Former king of Cambodia Norodom Sihanouk died Monday in Beijing of natural causes at the age of 89.
The current monarch of Cambodia and Sihanouk’s son, Norodom Sihamoni, will collect the former ruler’s body for a state funeral in Phnom Penh. Flags flew half-mast everywhere in Cambodia to mourn the former king’s death, reports Reuters.
"This is not just mourning by the royal family but for all Cambodians. He is the father of the nation," Sihanouk’s close aide Prince Sisowath Thomico said, as reported by Reuters.
Dogged by other ailments, besides cancer and diabetes, Sihanouk was a frequent visitor to China to receive treatment.
Revered as “King Father,” the flamboyant leader was at the helm of Cambodian politics for almost 60 years. Born during the French colonial rule, he was instrumental in spearheading the movement to gain independence from France in 1953.
Although autocratic, he steered the newly independent Cambodia resolutely through the 1950s and 1960s, putting his nation on the path to modernity. But his disastrous incursions into politics invariably led to three decades of war in Cambodia, killing a quarter of the population and scarring the country forever.
"There can be no doubt that Sihanouk's actions and his decisions contributed to the political malaise that finally tore Cambodia apart," historian Milton Osborne wrote in his 1994 biography, as reported by Reuters.
Sihanouk was thrown out of political office by his closest aides in March 1970 when he aligned himself to his “bitter enemies,” the communist Khmer Rouge. The Khmer Rouge came into power in 1975, and while Sihanouk may have hoped for a bigger role in the government, the Pol Pot regime had envisaged different plans for the king. He was retained as a figurehead and was effectively a prisoner in his own palace.
Almost a quarter of the population was decimated due to poverty, starvation, disease, execution or torture under Pol Pot’s “reign of terror.” The 1970s Khmer Rouge’s “killing fields” led to estimated 1.7 million deaths, completely ravaging the country.
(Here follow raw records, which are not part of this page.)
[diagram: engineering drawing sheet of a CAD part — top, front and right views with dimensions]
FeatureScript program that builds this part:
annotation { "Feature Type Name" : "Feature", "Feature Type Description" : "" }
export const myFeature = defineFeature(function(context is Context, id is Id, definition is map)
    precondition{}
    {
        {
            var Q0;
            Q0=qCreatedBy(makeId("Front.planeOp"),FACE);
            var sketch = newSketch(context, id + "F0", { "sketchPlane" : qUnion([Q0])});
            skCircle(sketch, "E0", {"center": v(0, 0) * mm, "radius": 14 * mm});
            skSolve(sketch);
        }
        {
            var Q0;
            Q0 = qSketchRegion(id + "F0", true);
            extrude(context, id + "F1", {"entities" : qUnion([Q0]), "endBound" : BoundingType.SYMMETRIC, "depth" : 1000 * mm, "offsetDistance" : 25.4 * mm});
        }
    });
Sihanouk, like most families in Cambodia, too lost 5 children and 14 grandchildren to the tyranny of the Khmer regime.
At the peak of his political career, Sihanouk managed to adroitly manipulate powers in the East and the West to safeguard the independence of his country, besides his own survival. He “alternately courted Washington and Moscow during the Cold War,” reports Reuters. When the Vietnam War loomed over the region, he focused on keeping Cambodia neutral.
King Sihanouk followed only one course in politics: “the defense of the independence, the territorial integrity and the dignity of my country and my people,” as reported by the New York Times.
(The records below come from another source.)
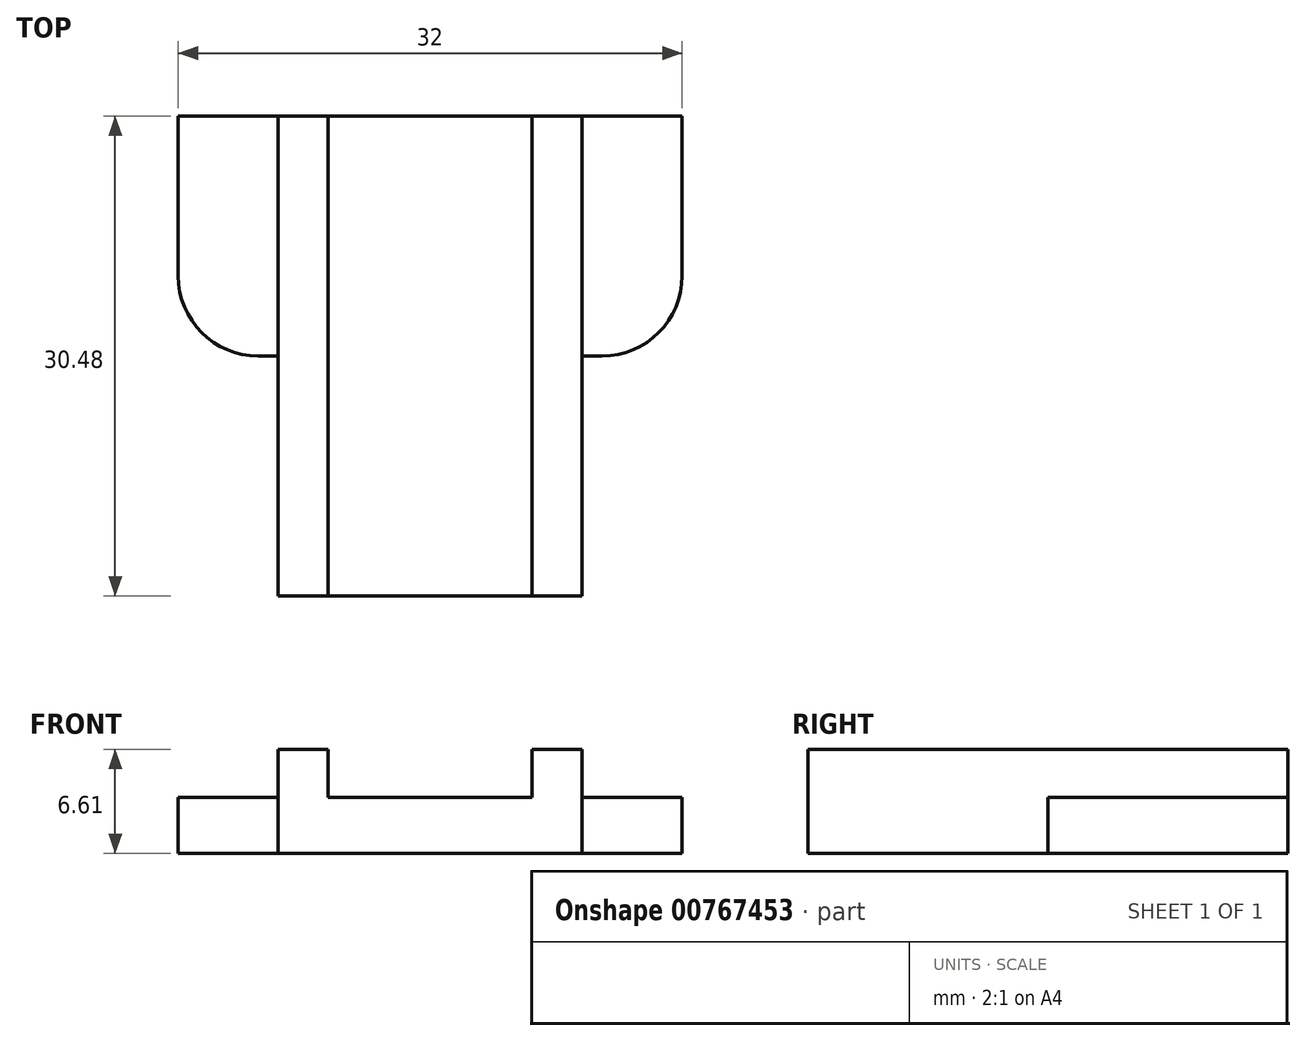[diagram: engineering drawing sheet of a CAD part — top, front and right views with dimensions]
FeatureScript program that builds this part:
annotation { "Feature Type Name" : "Feature", "Feature Type Description" : "" }
export const myFeature = defineFeature(function(context is Context, id is Id, definition is map)
    precondition{}
    {
        {
            var Q0;
            Q0=qCreatedBy(makeId("Front.planeOp"),FACE);
            var sketch = newSketch(context, id + "F0", { "sketchPlane" : qUnion([Q0])});
            skLineSegment(sketch, "E0.bottom", {"start": v(9.65, 1.78) * mm, "end": v(-9.65, 1.78) * mm});
            skLineSegment(sketch, "E0.top", {"start": v(9.65, -1.78) * mm, "end": v(-9.65, -1.78) * mm});
            skLineSegment(sketch, "E0.left", {"start": v(9.65, 1.78) * mm, "end": v(9.65, -1.78) * mm});
            skLineSegment(sketch, "E0.right", {"start": v(-9.65, 1.78) * mm, "end": v(-9.65, -1.78) * mm});
            skPoint(sketch, "E0.middle", {"position": v(0, 0) * mm});
            skLineSegment(sketch, "E1.bottom", {"start": v(9.65, 1.78) * mm, "end": v(6.48, 1.78) * mm});
            skLineSegment(sketch, "E1.top", {"start": v(9.65, 4.83) * mm, "end": v(6.48, 4.83) * mm});
            skLineSegment(sketch, "E1.left", {"start": v(9.65, 1.78) * mm, "end": v(9.65, 4.83) * mm});
            skLineSegment(sketch, "E1.right", {"start": v(6.48, 1.78) * mm, "end": v(6.48, 4.83) * mm});
            skPoint(sketch, "E1.middle", {"position": v(8.06, 3.3) * mm});
            skLineSegment(sketch, "E2.MirrorCS", {"start": v(-9.65, 1.78) * mm, "end": v(-6.48, 1.78) * mm});
            skLineSegment(sketch, "E3.MirrorCS", {"start": v(-6.48, 1.78) * mm, "end": v(-6.48, 4.83) * mm});
            skLineSegment(sketch, "E4.MirrorCS", {"start": v(-9.65, 4.83) * mm, "end": v(-6.48, 4.83) * mm});
            skLineSegment(sketch, "E5.MirrorCS", {"start": v(-9.65, 1.78) * mm, "end": v(-9.65, 4.83) * mm});
            skPoint(sketch, "E6.MirrorP", {"position": v(-8.06, 3.3) * mm});
            skLineSegment(sketch, "E7.bottom", {"start": v(6.48, 1.78) * mm, "end": v(-6.48, 1.78) * mm});
            skLineSegment(sketch, "E7.top", {"start": v(6.48, 4.83) * mm, "end": v(-6.48, 4.83) * mm});
            skLineSegment(sketch, "E8.bottom", {"start": v(9.65, 1.78) * mm, "end": v(16, 1.78) * mm});
            skLineSegment(sketch, "E8.top", {"start": v(9.65, -1.78) * mm, "end": v(16, -1.78) * mm});
            skLineSegment(sketch, "E8.right", {"start": v(16, 1.78) * mm, "end": v(16, -1.78) * mm});
            skLineSegment(sketch, "E9.MirrorCS", {"start": v(-9.65, -1.78) * mm, "end": v(-16, -1.78) * mm});
            skLineSegment(sketch, "E10.MirrorCS", {"start": v(-9.65, 1.78) * mm, "end": v(-16, 1.78) * mm});
            skLineSegment(sketch, "E11.MirrorCS", {"start": v(-16, 1.78) * mm, "end": v(-16, -1.78) * mm});
            skSolve(sketch);
        }
        {
            var Q0;
            Q0=makeQuery(id+"F0.imprint","IMPRINT",FACE,{"disambiguationData":[TD([[makeQuery(id+"F0.imprint","IMPRINT",EDGE,{"derivedFrom":sQuery(id+"F0.wireOp",EDGE,"E0.top")}),-1.0]])]});
            var Q1;
            Q1=makeQuery(id+"F0.imprint","IMPRINT",FACE,{"disambiguationData":[TD([[makeQuery(id+"F0.imprint","IMPRINT",EDGE,{"derivedFrom":sQuery(id+"F0.wireOp",EDGE,"E1.top")}),1.0]])]});
            var Q2;
            {var subQ2=sQuery(id+"F0.wireOp",EDGE,"E3.MirrorCS");Q2=makeQuery(id+"F0.imprint","IMPRINT",FACE,{"disambiguationData":[TD([[makeQuery(id+"F0.imprint","IMPRINT",EDGE,{"derivedFrom":subQ2}),1.0]])]});}
            extrude(context, id + "F1", {"entities" : qUnion([Q0, Q1, Q2]), "depth" : 30.48 * mm, "offsetDistance" : 25.4 * mm});
        }
        {
            var Q0;
            Q0=makeQuery(id+"F0.imprint","IMPRINT",FACE,{"disambiguationData":[TD([[makeQuery(id+"F0.imprint","IMPRINT",EDGE,{"derivedFrom":sQuery(id+"F0.wireOp",EDGE,"E0.left")}),1.0]])]});
            extrude(context, id + "F2", {"entities" : qUnion([Q0]), "operationType" : NewBodyOperationType.ADD, "depth" : 15.24 * mm, "offsetDistance" : 25.4 * mm});
        }
        {
            var Q0;
            Q0=makeQuery(id+"F0.imprint","IMPRINT",FACE,{"disambiguationData":[TD([[makeQuery(id+"F0.imprint","IMPRINT",EDGE,{"derivedFrom":sQuery(id+"F0.wireOp",EDGE,"E0.right")}),-1.0]])]});
            extrude(context, id + "F3", {"entities" : qUnion([Q0]), "operationType" : NewBodyOperationType.ADD, "depth" : 15.24 * mm, "offsetDistance" : 25.4 * mm});
        }
        {
            var Q0;
            Q0=makeQuery(id+"F3.opExtrude","CAP_EDGE",EDGE,{"disambiguationData":[OSD([sQuery(id+"F0.wireOp",EDGE,"E11.MirrorCS")])],"isStart":false});
            var Q1;
            Q1=makeQuery(id+"F2.opExtrude","CAP_EDGE",EDGE,{"disambiguationData":[OSD([sQuery(id+"F0.wireOp",EDGE,"E8.right")])],"isStart":false});
            fillet(context, id + "F4", {"entities" : qUnion([Q0, Q1]), "radius" : 5.08 * mm, "tangentPropagation" : true, "allowEdgeOverflow" : false});
        }
    });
The Khmer Rouge fell in 1979, and in 1993, Sihanouk was once again enthroned as king after a U.N.-brokered accord that ended nearly 14 years of war in Cambodia. He was relegated to being a figurehead with diminished powers. More and more helpless at being eclipsed by Prime Minister Hun Sen, in 2004, he abdicated in favor of his son, Norodom Sihamoni, partly to keep the monarchy alive and ensure stability in Cambodia.
With a flair for flamboyance, Sihanouk gained reputation as a gourmand and playboy. Sihanouk’s time will be remembered as the “Golden age” for a country that was impoverished and battle weary. He died at a time when Cambodia marks its annual festival of the dead where families come together to pray for their ancestors.